Analysis: my sense is that this field as stalled a little bit, at least publicly. Yes we have 10000 variants of diffusion models, but are the models useful? Unclear. I found this a bit disappointing (and I don't blame researchers for this, I've also been thinking about this problem for a while without producing a compelling solution).

2025 predictions

  • Field still feels "stalled", though papers will still be published at NeurIPS + similar conferences
  • More serious efforts in industry to deploy these techniques, with some success
  • Best places to look for innovation will be in the methods section of Science/Nature-oriented papers
  • At least one important innovation will not be published (so I guess we won't know about it directly)

Bayesian optimization (BO)

Status: not a ton of papers at NeurIPS, but there were some good ones, and keep in mind that BO has never been hugely popular within the ML community.

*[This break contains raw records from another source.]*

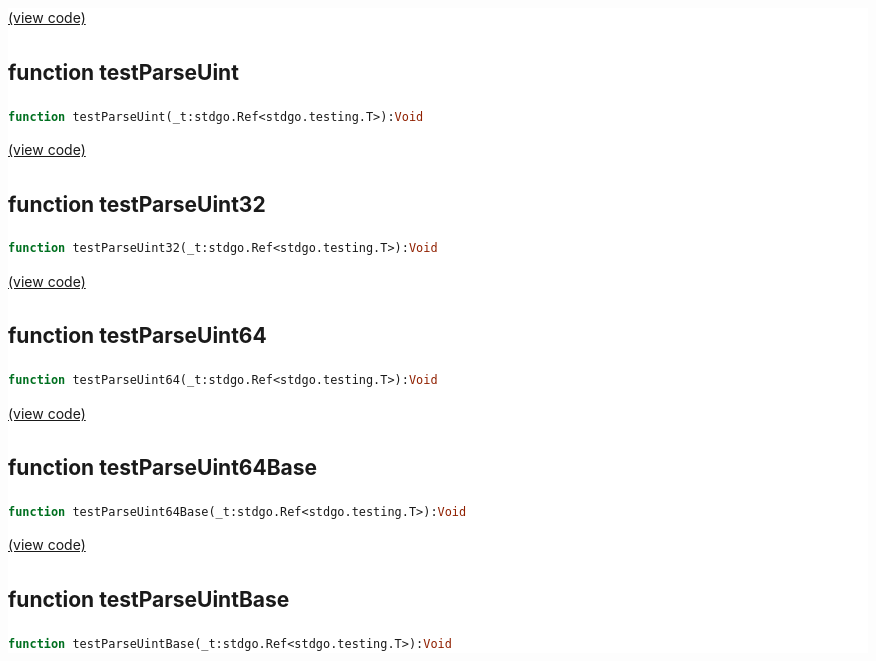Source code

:



[\(view code\)](<./Strconv.hx#L2571>)


## function testParseUint


```haxe
function testParseUint(_t:stdgo.Ref<stdgo.testing.T>):Void
```





[\(view code\)](<./Strconv.hx#L2488>)


## function testParseUint32


```haxe
function testParseUint32(_t:stdgo.Ref<stdgo.testing.T>):Void
```





[\(view code\)](<./Strconv.hx#L2434>)


## function testParseUint64


```haxe
function testParseUint64(_t:stdgo.Ref<stdgo.testing.T>):Void
```





[\(view code\)](<./Strconv.hx#L2443>)


## function testParseUint64Base


```haxe
function testParseUint64Base(_t:stdgo.Ref<stdgo.testing.T>):Void
```





[\(view code\)](<./Strconv.hx#L2452>)


## function testParseUintBase


```haxe
function testParseUintBase(_t:stdgo.Ref<stdgo.testing.T>):Void
```
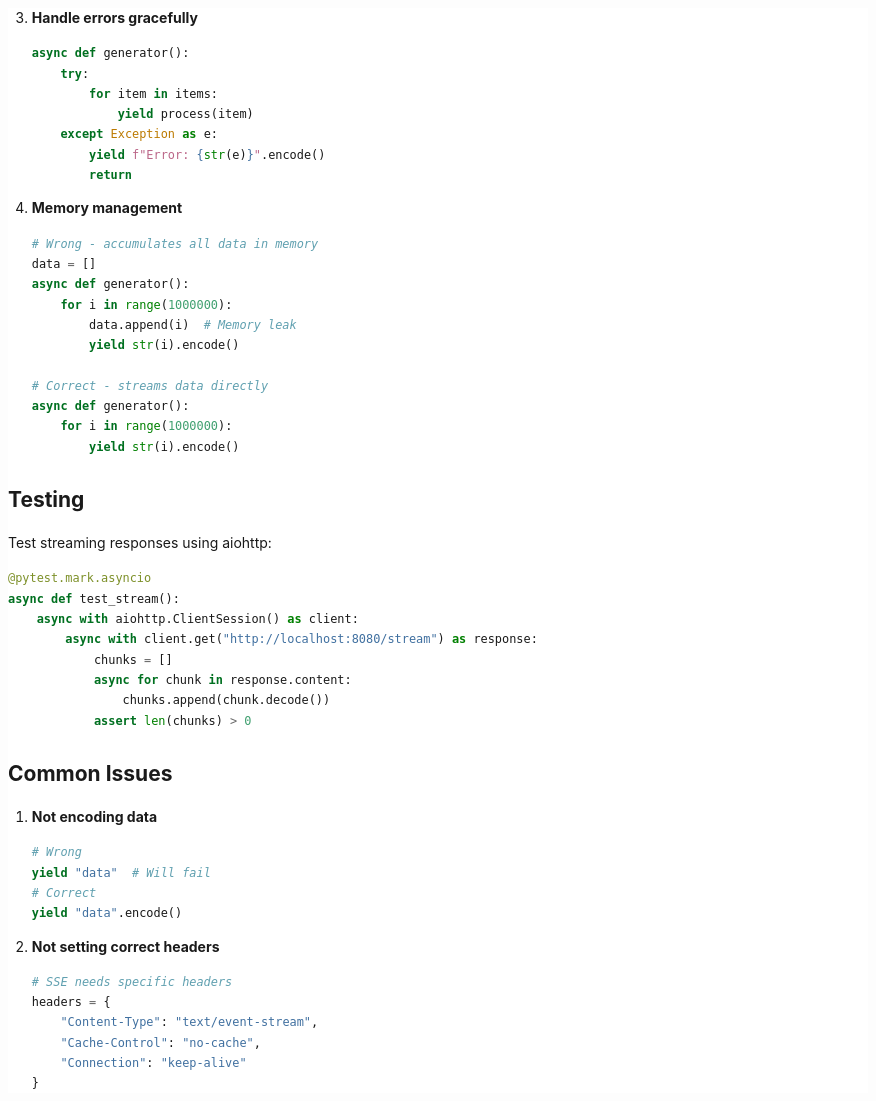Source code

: 3. **Handle errors gracefully**
   ```python
   async def generator():
       try:
           for item in items:
               yield process(item)
       except Exception as e:
           yield f"Error: {str(e)}".encode()
           return
   ```

4. **Memory management**
   ```python
   # Wrong - accumulates all data in memory
   data = []
   async def generator():
       for i in range(1000000):
           data.append(i)  # Memory leak
           yield str(i).encode()
   
   # Correct - streams data directly
   async def generator():
       for i in range(1000000):
           yield str(i).encode()
   ```

## Testing

Test streaming responses using aiohttp:

```python
@pytest.mark.asyncio
async def test_stream():
    async with aiohttp.ClientSession() as client:
        async with client.get("http://localhost:8080/stream") as response:
            chunks = []
            async for chunk in response.content:
                chunks.append(chunk.decode())
            assert len(chunks) > 0
```

## Common Issues

1. **Not encoding data**
   ```python
   # Wrong
   yield "data"  # Will fail
   # Correct
   yield "data".encode()
   ```

2. **Not setting correct headers**
   ```python
   # SSE needs specific headers
   headers = {
       "Content-Type": "text/event-stream",
       "Cache-Control": "no-cache",
       "Connection": "keep-alive"
   }
   ```
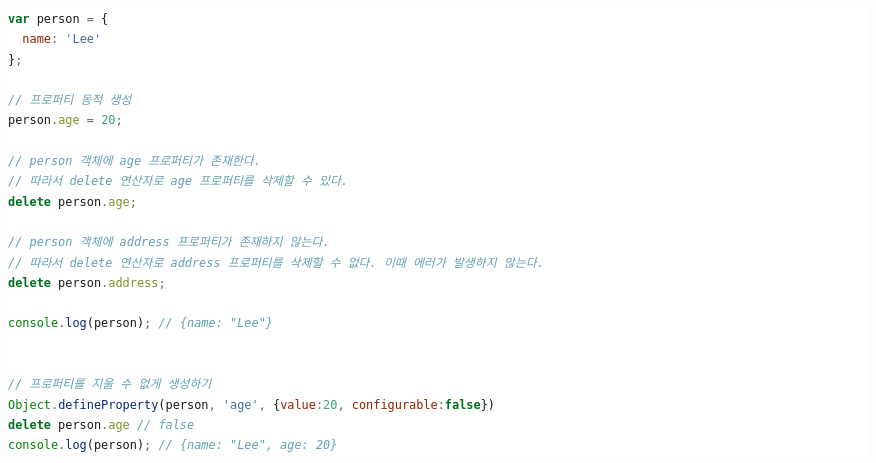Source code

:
 ```javascript
var person = {
  name: 'Lee'
};

// 프로퍼티 동적 생성
person.age = 20;

// person 객체에 age 프로퍼티가 존재한다.
// 따라서 delete 연산자로 age 프로퍼티를 삭제할 수 있다.
delete person.age;

// person 객체에 address 프로퍼티가 존재하지 않는다.
// 따라서 delete 연산자로 address 프로퍼티를 삭제할 수 없다. 이때 에러가 발생하지 않는다.
delete person.address;

console.log(person); // {name: "Lee"}


// 프로퍼티를 지울 수 없게 생성하기
Object.defineProperty(person, 'age', {value:20, configurable:false}) 
delete person.age // false
console.log(person); // {name: "Lee", age: 20}
```



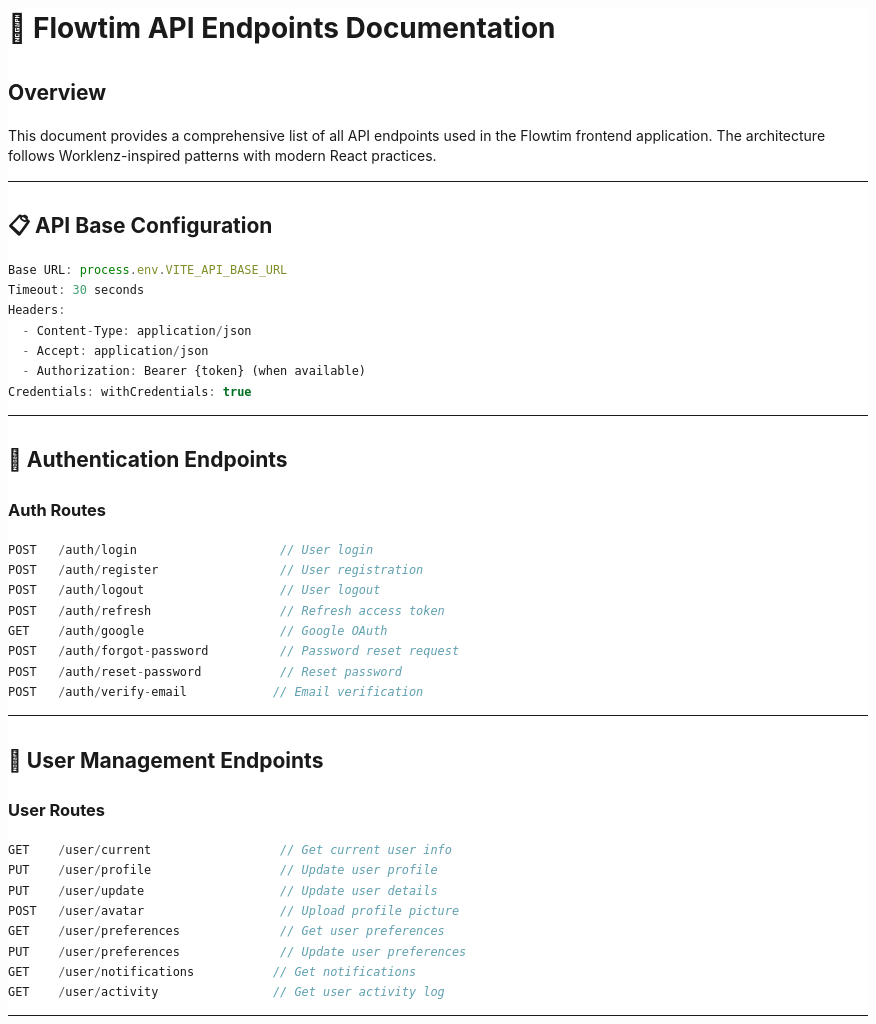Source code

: # 🚀 **Flowtim API Endpoints Documentation**

## **Overview**

This document provides a comprehensive list of all API endpoints used in the Flowtim frontend application. The architecture follows Worklenz-inspired patterns with modern React practices.

---

## 📋 **API Base Configuration**

```typescript
Base URL: process.env.VITE_API_BASE_URL
Timeout: 30 seconds
Headers: 
  - Content-Type: application/json
  - Accept: application/json
  - Authorization: Bearer {token} (when available)
Credentials: withCredentials: true
```

---

## 🔐 **Authentication Endpoints**

### **Auth Routes**
```typescript
POST   /auth/login                    // User login
POST   /auth/register                 // User registration  
POST   /auth/logout                   // User logout
POST   /auth/refresh                  // Refresh access token
GET    /auth/google                   // Google OAuth
POST   /auth/forgot-password          // Password reset request
POST   /auth/reset-password           // Reset password
POST   /auth/verify-email            // Email verification
```

---

## 👤 **User Management Endpoints**

### **User Routes**
```typescript
GET    /user/current                  // Get current user info
PUT    /user/profile                  // Update user profile  
PUT    /user/update                   // Update user details
POST   /user/avatar                   // Upload profile picture
GET    /user/preferences              // Get user preferences
PUT    /user/preferences              // Update user preferences
GET    /user/notifications           // Get notifications
GET    /user/activity                // Get user activity log
```

---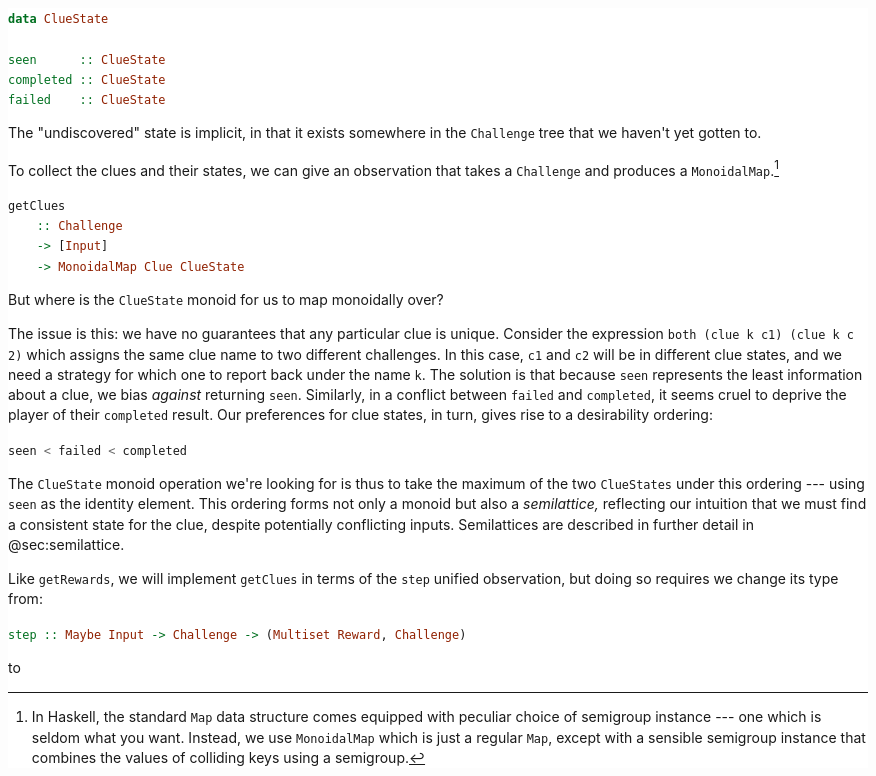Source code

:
 ```haskell
data ClueState

seen      :: ClueState
completed :: ClueState
failed    :: ClueState
```

The "undiscovered" state is implicit, in that it exists somewhere in the
`Challenge` tree that we haven't yet gotten to.

To collect the clues and their states, we can give an observation that
takes a `Challenge` and produces a `MonoidalMap`.[^monoidal-map]

[^monoidal-map]: In Haskell, the standard `Map` data structure comes equipped
  with peculiar choice of semigroup instance --- one which is seldom what
  you want. Instead, we use `MonoidalMap` which is just a regular `Map`, except
  with a sensible semigroup instance that combines the values of colliding keys
  using a semigroup.

```haskell
getClues
    :: Challenge
    -> [Input]
    -> MonoidalMap Clue ClueState
```

But where is the `ClueState` monoid for us to map monoidally over?

The issue is this: we have no guarantees that any particular clue is unique.
Consider the expression `both (clue k c1) (clue k c2)` which assigns the same
clue name to two different challenges. In this case, `c1` and `c2` will be in
different clue states, and we need a strategy for which one to report back under
the name `k`. The solution is that because `seen` represents the least
information about a clue, we bias *against* returning `seen`. Similarly, in a
conflict between `failed` and `completed`, it seems cruel to deprive the player
of their `completed` result. Our preferences for clue states, in turn, gives rise
to a desirability ordering:

```haskell
seen < failed < completed
```

The `ClueState` monoid operation we're looking for is thus to take the maximum
of the two `ClueStates` under this ordering --- using `seen` as the identity
element. This ordering forms not only a monoid but also a *semilattice,*
reflecting our intuition that we must find a consistent state for
the clue, despite potentially conflicting inputs. Semilattices are described in
further detail in @sec:semilattice.

Like `getRewards`, we will implement `getClues` in terms of the `step`
unified observation, but doing so requires we change its type from:

```haskell
step :: Maybe Input -> Challenge -> (Multiset Reward, Challenge)
```

to


[^why-monoid]: The structure must be a monoid, so we have a reasonable value to
[^niggle]: The `Maybe Input` argument is an annoying niggle in this framing, and
[^endomorphism]: Any function from a type to that same type. For example,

Most work seems to be in approximations and applying BO to scenarios with unusual restrictions. I particularly liked a new way to set GP inducing points for use in BO, cost-aware BO using ideas from Pandora's box, and Google's Vizier GP bandit algorithm2.

However, from informal conversations it appears that many researchers derive value from fairly "vanilla" BO in a variety of domains, which is encouraging.

Analysis: my sense is that BO has a lot of untapped application potential, especially in areas outside of A/B testing and hyperparameter optimization. There is still a lot of room to develop BO-like methods for tasks outside of single-objective optimization, and analyzing the effect of approximate inference.

2025 predictions

  • More and more companies will derive "mundane utility" from BO
  • People compare BO to LLMs for decision-making. These comparisons will not be "fair" in that they will use a pretty vanilla BO setup without much tuning.
  • Despite a lot of potential, only a handful of groups will continue to do serious BO work (probably mostly the same people as before)

General AI-powered productivity tools

Status: as far as I know there were no legible artifacts about this from the conference (eg posters, recorded talks). However, from conversations with other researchers I found more and more people getting value from general-purpose AI productivity tools. People ask questions to ChatGPT / other foundation models. People use co-pilot + similar tools when writing code. People use ChatGPT to help proofread papers.

Analysis: these tools must be more useful than before. My sense is that if you don't use an LLM tool at least once per day as part of your work then you aren't using LLMs enough. I think I should personally use LLMs more.

2025 predictions

  • More researchers use LLM tools
  • More niche tools that save time (for example, something like really reliable sorting of priority emails would save a lot of email time)
  • Range of tasks where LLMs are useful increases

AI safety / alignment

Status: lots of safety-relevant posters, talks, and workshops. A lot of "analysis" work, but nothing that comes close to "solving" safety/alignment.

Analysis: safety is becoming a lot more mainstream, which is encouraging. I'm not seeing much of the "alignment research is bad because it distracts from present issues" argument. No surprise that it isn't solved.

2025 predictions

  • Trends continue: safety becomes more mainstream as LLMs become more powerful, and we still do not "solve" safety because it is an immensely hard problem

Conclusion

Overall, ML has grown bigger every year for the past 10 years, and 2024 was no exception. I don't see why 2025 will be an exception either. Let's see how things play out!


  1. There were of course many people from these frontier labs in attendance. 

  2. NOTE: not presented at NeurIPS. I wrote a previous blog post about it.